Rawls argues for a principled reconciliation of liberty and equality.

Central to this effort is :
an account of the circumstances of justice (inspired by David Hume),
and a fair choice situation (closer in spirit to Immanuel Kant) for parties facing such circumstances.

Principles of justice are sought to guide the conduct of the parties.
These parties face moderate scarcity, and they are neither naturally altruistic nor purely egoistic: they have ends which they seek to advance, but desire to advance them through cooperation with others on mutually acceptable terms.

Rawls offers a model of a fair choice situation (the original position with its veil of ignorance) within which parties would hypothetically choose mutually acceptable principles of justice.

Under such constraints, Rawls believes that parties would find his favored principles of justice to be especially attractive, winning out over varied alternatives, including utilitarian and libertarian accounts.
..
The First Principle of Justice

Each person is to have an equal right to the most extensive scheme of equal basic liberties compatible with a similar scheme of liberties for others.

The basic liberties of citizens are :
roughly speaking,
political liberty (i.e., to vote and run for office),
freedom of speech and assembly,
liberty of conscience,
freedom of personal property;
and freedom from arbitrary arrest.

However, he says:
liberties not on the list,
for example, the right to own certain kinds of property (e.g. means of production) and freedom of contract as understood by the doctrine of laissez-faire are not basic; and so they are not protected by the priority of the first principle.

The first principle is more or less absolute, and may not be violated, even for the sake of the second principle, above an unspecified but low level of economic development (i.e. the first principle is, under most conditions, lexically prior to the second principle).
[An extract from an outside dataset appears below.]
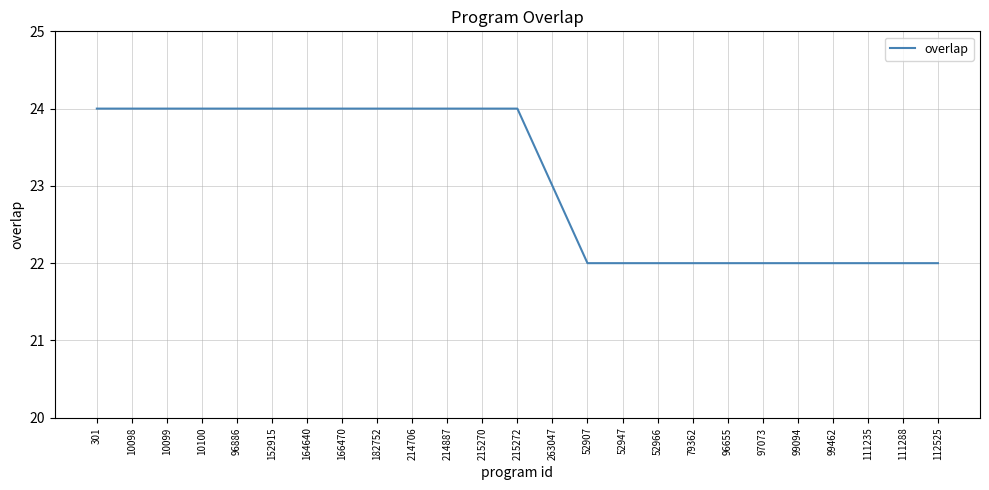

What is the greatest value displayed?

24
However, because various basic liberties may conflict, it may be necessary to trade them off against each other for the sake of obtaining the largest possible system of rights.
There is thus some uncertainty as to exactly what is mandated by the principle, and it is possible that a plurality of sets of liberties satisfy its requirements.
..
The Second Principle of Justice

Social and economic inequalities are to be arranged so that :
a) they are to be of the greatest benefit to the least-advantaged members of society (the difference principle).
b) offices and positions must be open to everyone under conditions of fair equality of opportunity

Rawls' claim in a is that departures from equality of a list of what he calls primary goods
– 'things which a rational man wants whatever else he wants' –
are justified only to the extent that they improve the lot of those who are worst
-off under that distribution in comparison with the previous, equal, distribution.

His position is at least in some sense egalitarian, with a proviso that equality is not to be achieved by worsening the position of the least advantaged.

An important consequence here, however, is that inequalities can actually be just on Rawls's view, as long as they are to the benefit of the least well off.

His argument for this position rests heavily on the claim that morally arbitrary factors (for example, the family we're born into) shouldn't determine our life chances or opportunities.

Rawls is also keying on an intuition that we do not deserve inborn talents,
thus we are not entitled to all the benefits we could possibly receive from them, meaning that at least one of the criteria which could provide an alternative to equality in assessing the justice of distributions is eliminated.

The stipulation in b is lexically prior to that in a.

"Fair equality of opportunity"
requires not merely that offices and positions are distributed on the basis of merit, but that all have reasonable opportunity to acquire the skills on the basis of which merit is assessed.

It is often thought that this stipulation,
and even the first principle of justice,
may require greater equality than the difference principle,
because large social and economic inequalities,
even when they are to the advantage of the worst-off,
will tend to seriously undermine the value of the political liberties and any measures towards fair equality of opportunity.